Los problemas de gobernabilidad tienen muy poco o nada que ver con la disciplina partidaria.

En un sistema presidencial como el nuestro cuando el presidente no tiene mayoría en el congreso se ve obligado a negociar con la oposición, hacer concesiones que muchas veces desvirtúan el sentido original de sus proyectos o terminan siendo rechazados.

Naturalmente que para una gobernante resulta tremendamente frustrante no poder hacer todo lo que él o ella quisiera y verse obligado a negociar y transar, lo que además le puede traer problemas con los partidos de su coalición que no siempre quedan conformes con el resultado de la transacción. Es obvio que tener un congreso dócil y afín es el sueño de quienes están en el poder ejecutivo.

En nuestro caso el problema se ve exacerbado por la proliferación de pequeños partidos, algunos sin una ideología clara que en virtud de un sistema electoral que permite la existencia de pactos que pueden sumar sus votos logrando escaños y se transforman en el fiel de la balanza. Lo que se denomina la fragmentación del congreso con 21 partidos representados.

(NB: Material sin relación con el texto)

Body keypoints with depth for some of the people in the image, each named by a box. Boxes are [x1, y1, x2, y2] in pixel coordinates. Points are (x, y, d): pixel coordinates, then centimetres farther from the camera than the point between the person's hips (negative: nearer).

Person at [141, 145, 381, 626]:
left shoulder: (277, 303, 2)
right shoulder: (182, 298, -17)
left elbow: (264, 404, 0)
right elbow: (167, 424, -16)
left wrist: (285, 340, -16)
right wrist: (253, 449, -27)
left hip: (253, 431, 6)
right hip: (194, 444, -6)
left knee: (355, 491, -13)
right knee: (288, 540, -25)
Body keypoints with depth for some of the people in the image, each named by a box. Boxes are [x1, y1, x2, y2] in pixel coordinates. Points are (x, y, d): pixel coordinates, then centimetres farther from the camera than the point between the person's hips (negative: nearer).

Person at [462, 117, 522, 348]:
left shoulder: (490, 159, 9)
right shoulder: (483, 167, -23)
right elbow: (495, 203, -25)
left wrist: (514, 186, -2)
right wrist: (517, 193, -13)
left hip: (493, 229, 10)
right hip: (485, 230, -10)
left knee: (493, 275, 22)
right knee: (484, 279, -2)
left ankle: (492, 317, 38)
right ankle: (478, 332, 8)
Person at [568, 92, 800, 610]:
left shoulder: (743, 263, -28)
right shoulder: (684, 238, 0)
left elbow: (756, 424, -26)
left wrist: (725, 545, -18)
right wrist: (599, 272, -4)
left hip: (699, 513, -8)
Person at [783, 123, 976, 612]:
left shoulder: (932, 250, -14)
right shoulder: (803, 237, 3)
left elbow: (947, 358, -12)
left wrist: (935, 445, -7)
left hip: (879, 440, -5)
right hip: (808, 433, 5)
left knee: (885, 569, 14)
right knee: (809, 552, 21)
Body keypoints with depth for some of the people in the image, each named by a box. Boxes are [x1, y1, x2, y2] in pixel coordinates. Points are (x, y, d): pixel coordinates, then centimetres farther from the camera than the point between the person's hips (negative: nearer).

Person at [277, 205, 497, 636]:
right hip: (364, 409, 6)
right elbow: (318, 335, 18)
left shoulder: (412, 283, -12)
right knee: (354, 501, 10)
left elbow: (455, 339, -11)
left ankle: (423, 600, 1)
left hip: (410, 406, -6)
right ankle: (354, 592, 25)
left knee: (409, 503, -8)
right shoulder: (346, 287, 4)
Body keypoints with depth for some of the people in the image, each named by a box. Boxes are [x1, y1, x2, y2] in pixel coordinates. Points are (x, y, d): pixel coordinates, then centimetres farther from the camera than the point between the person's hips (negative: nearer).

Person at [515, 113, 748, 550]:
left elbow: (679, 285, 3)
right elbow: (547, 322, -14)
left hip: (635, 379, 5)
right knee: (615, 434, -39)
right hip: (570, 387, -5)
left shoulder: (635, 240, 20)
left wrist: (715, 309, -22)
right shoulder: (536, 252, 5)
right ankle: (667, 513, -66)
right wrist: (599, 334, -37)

El umbral del 5% para ingresar al parlamento resolvería el problema eliminando a los chicos y promoviendo la conformación de partidos grandes, basada en la lógica del sistema binominal, aunque no necesariamente con dos bloques. Siempre y cuando se prohíban los pactos.

Pero los expertos van mucho más lejos. Pretenden que la constitución promueva gobiernos de mayoría donde el conglomerado del presidente tenga mejor opción de controlar el poder legislativo.

Para lograrlo proponen modificar la fecha de la elección parlamentaria que hoy coincide con la primera vuelta presidencial y hacerla después de la segunda vuelta. De modo que la ciudadanía elija sus parlamentarios sabiendo quien será el Presidente o Presidenta de la República, lo que aumentaría la probabilidad de que voten por candidatos partidarios del presidente.

La pregunta que debemos plantearnos es si es mejor para la democracia que un mismo partido o coalición de partidos controle tanto la presidencia de la republica como el congreso. En esto no hay una respuesta universal.

Para algunos, cuando un partido tiene el control del ejecutivo y del legislativo hay más eficiencia y estabilidad, puede implementar su agenda política de manera más efectiva y lograr mayor gobernabilidad. Se facilita la aprobación de leyes y políticas de manera más efectiva.

Por otro lado, se produce una concentración excesiva de poder en un solo grupo o partido que está en condiciones de imponer su agenda sin contrapesos de ningún tipo, disminuye la posibilidad de una fiscalización eficaz de los actos del poder ejecutivo que ayuda a prevenir abusos de poder y garantizar la rendición de cuentas.

En los países con sistemas presidenciales es muy frecuente que exista un gobierno dividido en el que una o ambas cámaras están bajo el control de la oposición.  En Chile la renovación parcial del senado busca precisamente preservar el equilibrio.

En nuestra historia reciente, con la excepción del período de Frei Montalba hemos tenido presidentes sin mayoría propia en el congreso. En algunos casos como el de Jorge Alessandri la consiguió invitando al gobierno a partidos más de centro como el Radical. Allende tuvo el congreso en contra al igual que la Concertación incluso después del fin de los senadores designados.

En todo caso la experiencia no ha sido negativa. Una enorme cantidad de las iniciativas de los gobiernos de minoría, se aprueban en el congreso, aunque con modificaciones. Las aplanadoras son malas y la diversidad y pluralidad de opiniones fortalecen la democracia, aunque el proceso sea más lento.

¿Es legítimo preguntarse si estaríamos mejor si el gobierno del presidente Boric tuviese el control total del poder legislativo y hubiese podido implementar todo su programa sin ninguna restricción?

Sin embargo, es posible que, si el parlamento se hubiese elegido después de la segunda vuelta, como ahora se propone, ese 55.6% de los votos que sacó Boric se hubiese traducido en una mayoría parlamentaria para el gobierno.

Para mí no es   necesariamente algo bueno ni deseable que los gobiernos tengan la mayoría en ambas cámaras del congreso, como creen los expertos, al punto que deba ser promovido en la constitución cambiando la fecha de la elección.